The Central Bank of Egypt is moving to stabilize interest rates today for these reasons

Today, Thursday, November 21, 2024, the Monetary Policy Committee of the Central Bank of Egypt will decide the base interest rate for the penultimate time in 2024, amid expectations that the main interest rates will remain stable.

At the meeting of last October 17, the Monetary Policy Committee of the Central Bank of Egypt decided to keep the overnight deposit and lending rates and the Central Bank’s main operation rate at 27.25%, 28.25% and 27.75%, respectively. It also decided to keep the credit and discount rates at 27.75%.

Experts unanimously agreed that the Monetary Policy Committee of the Central Bank of Egypt will not reduce interest rates at its meeting today, Thursday.
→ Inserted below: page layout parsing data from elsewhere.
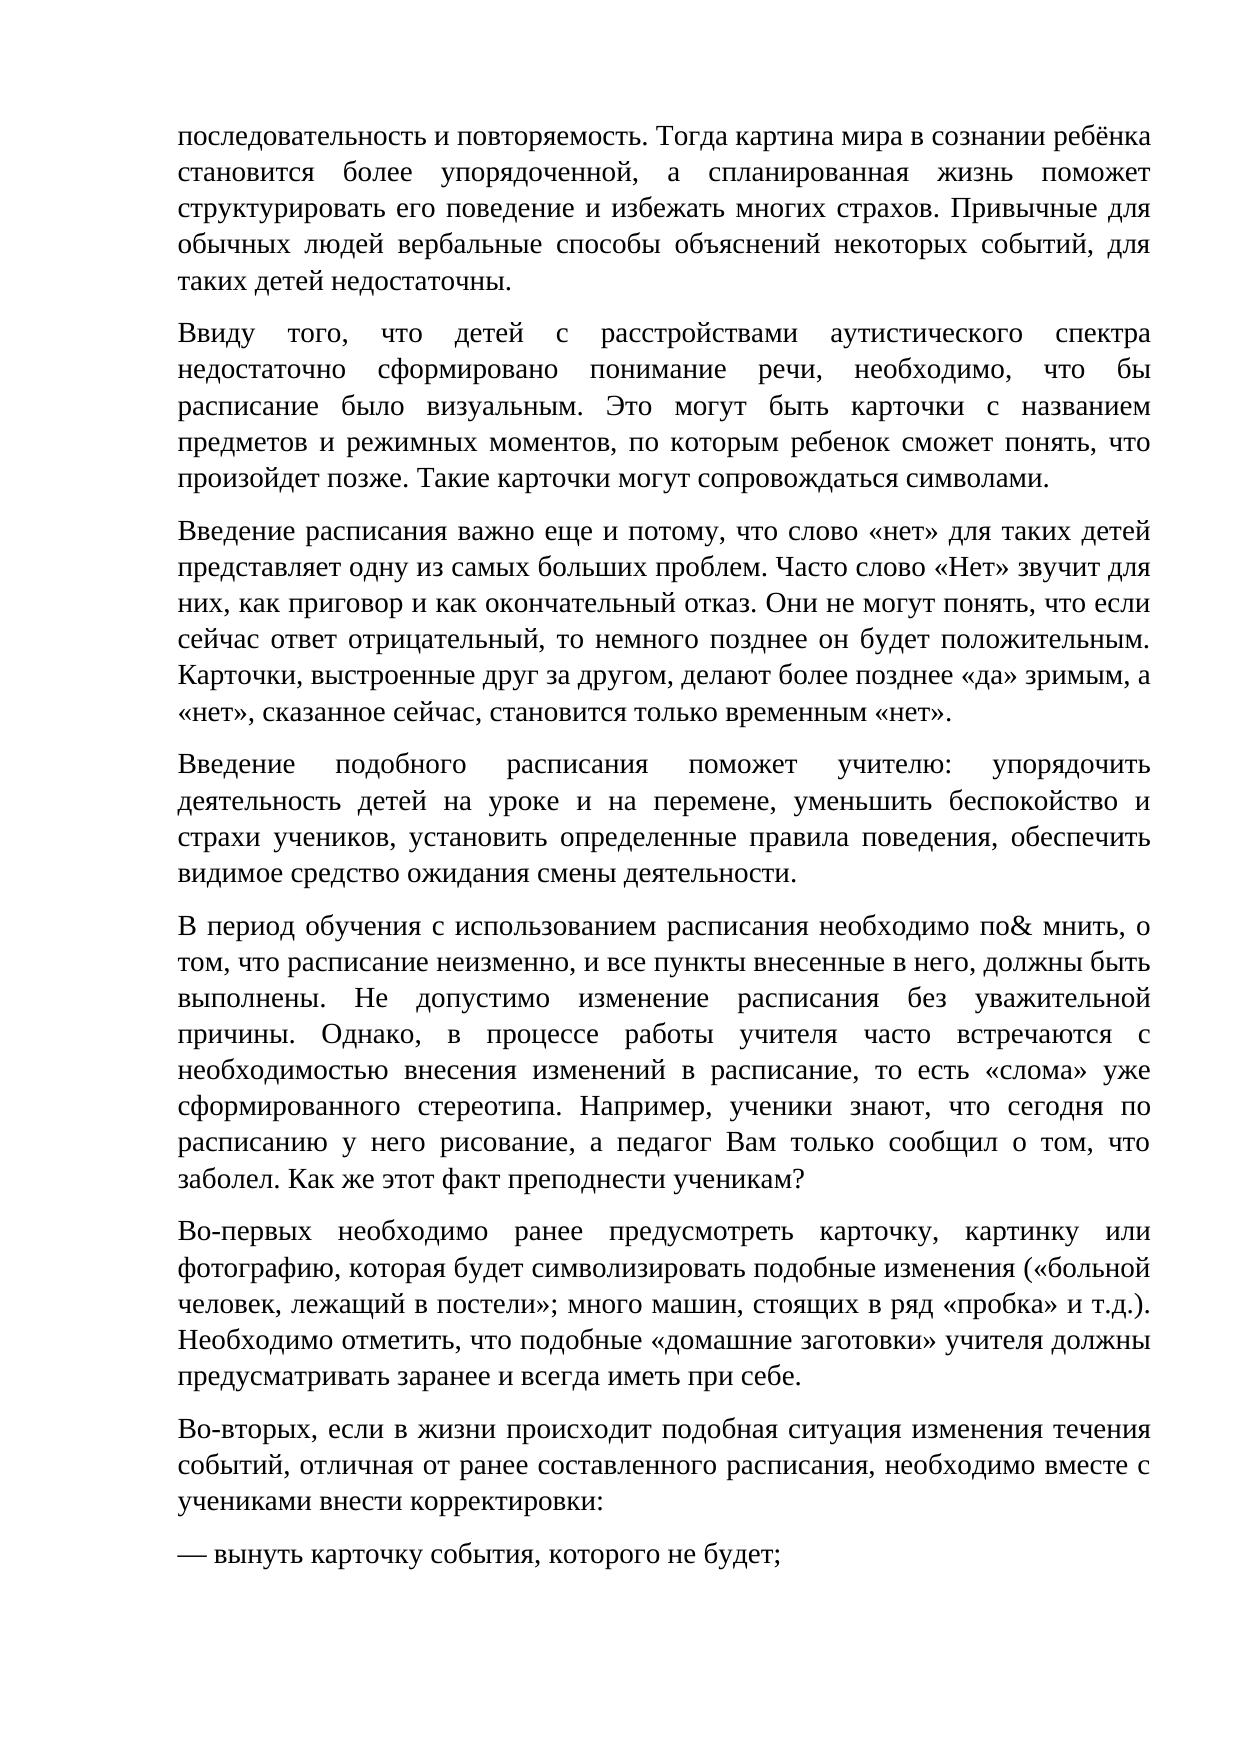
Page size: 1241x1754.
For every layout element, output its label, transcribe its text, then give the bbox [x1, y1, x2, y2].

text Ввиду того, что детей с расстройствами аутистического спектра недостаточно сформировано понимание речи, необходимо, что бы расписание было визуальным. Это могут быть карточки с названием предметов и режимных моментов, по которым ребенок сможет понять, что произойдет позже. Такие карточки могут сопровождаться символами. [177, 316, 1152, 494]
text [177, 118, 1152, 296]
text Во-вторых, если в жизни происходит подобная ситуация изменения течения событий, отличная от ранее составленного расписания, необходимо вместе с учениками внести корректировки: [177, 1411, 1152, 1517]
text Во-первых необходимо ранее предусмотреть карточку, картинку или фотографию, которая будет символизировать подобные изменения («больной человек, лежащий в постели»; много машин, стоящих в ряд «пробка» и т.д.). Необходимо отметить, что подобные «домашние заготовки» учителя должны предусматривать заранее и всегда иметь при себе. [177, 1213, 1152, 1392]
text — вынуть карточку события, которого не будет; [177, 1536, 1152, 1569]
text В период обучения с использованием расписания необходимо по& мнить, о том, что расписание неизменно, и все пункты внесенные в него, должны быть выполнены. Не допустимо изменение расписания без уважительной причины. Однако, в процессе работы учителя часто встречаются с необходимостью внесения изменений в расписание, то есть «слома» уже сформированного стереотипа. Например, ученики знают, что сегодня по расписанию у него рисование, а педагог Вам только сообщил о том, что заболел. Как же этот факт преподнести ученикам? [177, 908, 1152, 1194]
text Введение расписания важно еще и потому, что слово «нет» для таких детей представляет одну из самых больших проблем. Часто слово «Нет» звучит для них, как приговор и как окончательный отказ. Они не могут понять, что если сейчас ответ отрицательный, то немного позднее он будет положительным. Карточки, выстроенные друг за другом, делают более позднее «да» зримым, а «нет», сказанное сейчас, становится только временным «нет». [177, 513, 1152, 727]
text Введение подобного расписания поможет учителю: упорядочить деятельность детей на уроке и на перемене, уменьшить беспокойство и страхи учеников, установить определенные правила поведения, обеспечить видимое средство ожидания смены деятельности. [177, 746, 1152, 888]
“We expect the Monetary Policy Committee to leave interest rates unchanged at its next meeting on November 21,” investment bank HC Securities said in a note.
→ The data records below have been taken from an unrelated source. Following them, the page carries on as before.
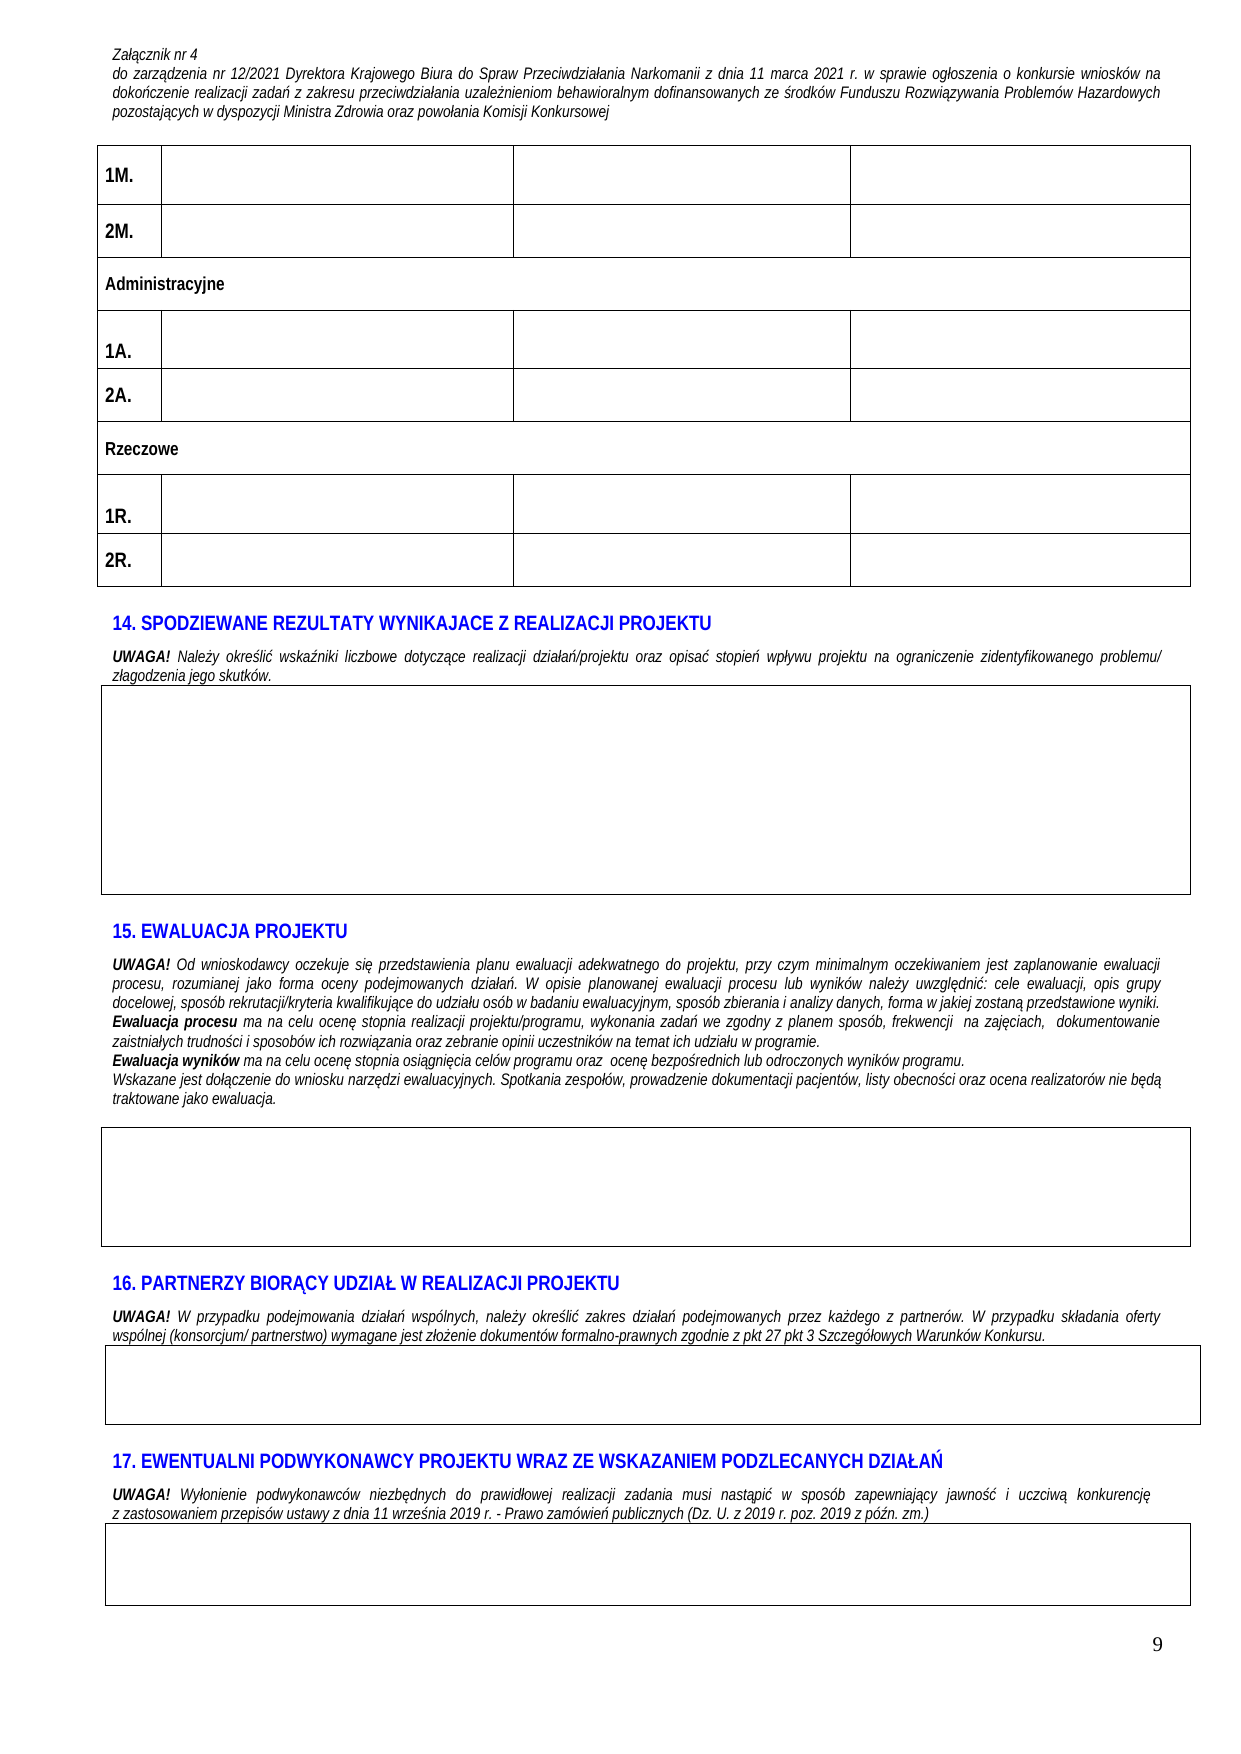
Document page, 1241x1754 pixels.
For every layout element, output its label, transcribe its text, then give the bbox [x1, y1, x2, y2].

table_cell Administracyjne [98, 258, 1190, 310]
text Ewaluacja procesu ma na celu ocenę stopnia realizacji projektu/programu, wykonania zadań we zgodny z planem sposób, frekwencji na zajęciach, dokumentowanie zaistniałych trudności i sposobów ich rozwiązania oraz zebranie opinii uczestników na temat ich udziału w programie. [112, 1012, 1162, 1051]
text UWAGA! Należy określić wskaźniki liczbowe dotyczące realizacji działań/projektu oraz opisać stopień wpływu projektu na ograniczenie zidentyfikowanego problemu/ złagodzenia jego skutków. [112, 647, 1162, 685]
table_cell [514, 534, 850, 586]
text 17. EWENTUALNI PODWYKONAWCY PROJEKTU WRAZ ZE WSKAZANIEM PODZLECANYCH DZIAŁAŃ [112, 1449, 1162, 1473]
table_cell [162, 311, 513, 368]
table_cell [514, 369, 850, 421]
table_cell 1M. [98, 146, 161, 203]
table_cell [851, 369, 1190, 421]
table_cell [162, 146, 513, 203]
table_cell 2R. [98, 534, 161, 586]
text Wskazane jest dołączenie do wniosku narzędzi ewaluacyjnych. Spotkania zespołów, prowadzenie dokumentacji pacjentów, listy obecności oraz ocena realizatorów nie będą traktowane jako ewaluacja. [112, 1070, 1162, 1108]
text UWAGA! Od wnioskodawcy oczekuje się przedstawienia planu ewaluacji adekwatnego do projektu, przy czym minimalnym oczekiwaniem jest zaplanowanie ewaluacji procesu, rozumianej jako forma oceny podejmowanych działań. W opisie planowanej ewaluacji procesu lub wyników należy uwzględnić: cele ewaluacji, opis grupy docelowej, sposób rekrutacji/kryteria kwalifikujące do udziału osób w badaniu ewaluacyjnym, sposób zbierania i analizy danych, forma w jakiej zostaną przedstawione wyniki. [112, 955, 1162, 1012]
table_cell [162, 369, 513, 421]
table_cell Rzeczowe [98, 422, 1190, 474]
text 16. PARTNERZY BIORĄCY UDZIAŁ W REALIZACJI PROJEKTU [112, 1271, 1162, 1295]
table_cell 2A. [98, 369, 161, 421]
table_header [102, 686, 1190, 894]
table_cell 1A. [98, 311, 161, 368]
table_cell [514, 311, 850, 368]
table_cell [514, 205, 850, 257]
table_header [106, 1346, 1200, 1424]
table_cell [851, 534, 1190, 586]
text Ewaluacja wyników ma na celu ocenę stopnia osiągnięcia celów programu oraz ocenę bezpośrednich lub odroczonych wyników programu. [112, 1051, 1161, 1070]
table_header [106, 1524, 1190, 1605]
table_cell [162, 475, 513, 533]
text 15. EWALUACJA PROJEKTU [112, 919, 1162, 943]
table_cell [851, 311, 1190, 368]
table_cell 2M. [98, 205, 161, 257]
table_cell [162, 205, 513, 257]
table_cell [851, 475, 1190, 533]
table_cell [162, 534, 513, 586]
table_cell [514, 475, 850, 533]
table_cell [514, 146, 850, 203]
table_cell [851, 205, 1190, 257]
text 14. SPODZIEWANE REZULTATY WYNIKAJACE Z REALIZACJI PROJEKTU [112, 611, 1162, 635]
table_cell 1R. [98, 475, 161, 533]
table_header [102, 1128, 1190, 1246]
text UWAGA! Wyłonienie podwykonawców niezbędnych do prawidłowej realizacji zadania musi nastąpić w sposób zapewniający jawność i uczciwą konkurencję z zastosowaniem przepisów ustawy z dnia 11 września 2019 r. - Prawo zamówień publicznych (Dz. U. z 2019 r. poz. 2019 z późn. zm.) [112, 1485, 1162, 1523]
table_cell [851, 146, 1190, 203]
text UWAGA! W przypadku podejmowania działań wspólnych, należy określić zakres działań podejmowanych przez każdego z partnerów. W przypadku składania oferty wspólnej (konsorcjum/ partnerstwo) wymagane jest złożenie dokumentów formalno-prawnych zgodnie z pkt 27 pkt 3 Szczegółowych Warunków Konkursu. [112, 1307, 1162, 1345]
“The third consecutive rise in Egypt’s headline inflation rate has dashed hopes that the central bank will cut interest rates before the end of this year,” UK-based research firm Capital Economics said in a note.
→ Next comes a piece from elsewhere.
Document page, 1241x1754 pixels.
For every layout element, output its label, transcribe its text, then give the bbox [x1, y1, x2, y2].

The annual inflation rate in Egypt recorded 26.5% on an annual basis in October, compared to 26.4% in September, according to the Central Agency for Public Mobilization and Statistics.

Experts confirmed that the Central Bank of Egypt will begin reducing interest rates when inflation is under control, knowing that the Central Bank of Egypt sets an inflation target of between 5% and 9%.

Perhaps there are some other reasons that the Central Bank of Egypt puts before it that make it more likely that interest will be fixed, which are:

• Fighting dollarization

• Providing income to the household sector in the form of certificates of deposit and absorbing liquidity from the market to reduce inflation

• Reducing interest rates depends on slowing the pace of inflation

• Foreign exchange flows that show strong momentum from remittances and tourism, which compensates for the decline in Suez Canal revenues due to geopolitical tensions and the trade deficit due to the rise in oil imports.

• Keeping interest rates high maintains the spread in interest rates for interest trading.